This week, JLF’s Jon Guze published a research brief on the criminal risk assessment tools many judges and magistrates use to aid in their pretrial bail decisions. In North Carolina, as in many states, judges and magistrates must decide whether or not to release someone until their trial, set bail, and/or detain the accused based on their likelihood of returning for trial and likelihood of reoffending during the interim. Guze explains:

Critics of the current system claim that magistrates and judges systematically err on the side of caution, and, as a result, too many defendants are unnecessarily detained prior to trial. The critics may well be right. Making the right pretrial determination in every case would be hard under the best of circumstances, but it’s made even harder by the fact that, in most jurisdictions, it must be done for large numbers of defendants in quick succession.

To improve matters, a growing number of magistrates and judges, including some in North Carolina, have been using computerized risk assessment tools to help them make objective decisions based on data rather than intuition.

These tools analyze sets of relevant statistical information and assign accused individuals a relative risk factor. Judges use these risk factors to aid in their pretrial decisions. These tools have caused much debate in the criminal justice community. For instance, Guze quotes from a joint statement released last month by more than two dozen academics, suggesting judicial decision-makers discontinue the use of these risk assessment tools:

Actuarial pretrial risk assessments suffer from serious technical flaws that undermine their accuracy, validity, and effectiveness… To generate predictions, risk assessments rely on deeply flawed data, such as historical records of arrests, charges, convictions, and sentences. This data is neither a reliable nor a neutral measure of underlying criminal activity.
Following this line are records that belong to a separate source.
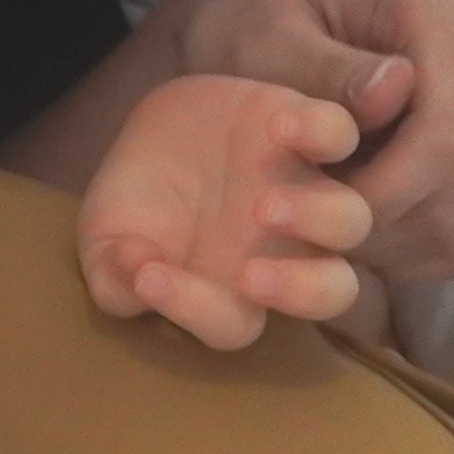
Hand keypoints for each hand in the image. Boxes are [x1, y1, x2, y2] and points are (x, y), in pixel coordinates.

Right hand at [79, 75, 374, 350]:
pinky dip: (323, 133)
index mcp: (236, 295)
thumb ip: (115, 277)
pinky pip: (340, 136)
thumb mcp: (103, 247)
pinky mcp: (303, 132)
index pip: (233, 326)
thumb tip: (137, 275)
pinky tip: (276, 127)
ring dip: (318, 219)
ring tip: (263, 204)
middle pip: (332, 292)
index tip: (147, 277)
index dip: (195, 311)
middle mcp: (285, 252)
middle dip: (301, 291)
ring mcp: (302, 192)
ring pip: (351, 221)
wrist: (150, 133)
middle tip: (250, 275)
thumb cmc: (133, 205)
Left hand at [155, 0, 453, 285]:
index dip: (384, 192)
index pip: (447, 130)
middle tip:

Decades of research have shown that, for the same conduct, African-American and Latinx people are more likely to be arrested, prosecuted, convicted and sentenced to harsher punishments than their white counterparts. Risk assessments that incorporate this distorted data will produce distorted results. These problems cannot be resolved with technical fixes. We strongly recommend turning to other reforms.

According to Guze, three local academics—Sarah Desmarais, professor at NCSU, and Brandon Garrett and Cynthia Rudin, two professors at Duke—responded with their own joint statement. On the matter of criminal history, the professors explain:

The authors also criticize the use of criminal history data in pretrial risk assessment. … However, that is exactly the kind of information that judges consider when they don’t have the benefit of these tools. One would be hard-pressed to find a set of bail and sentencing guidelines that does not include criminal history as a major component in a person’s pretrial release determination or sentence.

To call risk assessment fundamentally flawed suggests that we should abandon reforms and keep things the way they are. Instead, we need to give judges better information. No human being is an expert predictor. Relying on empirical data is far superior to going with one’s gut, if it is the right data, carefully analyzed, and presented in such a way as to minimize bias. In fact, statistical tools can be specially designed to help reduce the biases that are — obviously — inherent in the data…

Risk assessment tools and the promise they hold to improve on judges’ and magistrates’ current decision-making processes should not be dismissed simply because they aren’t yet perfect.

Guze agrees with the approach these local professors take in their statement. Guze writes:

By taking the kind of common-sensical, fact-driven approach advocated by Desmarais, Garrett, and Rudin, a bipartisan coalition of criminal justice reform advocates have accomplished a great deal over the last fifteen years, not just here in North Carolina, and across the country. Extreme, ideologically driven posturing could destroy that coalition and make future criminal justice reform much more difficult.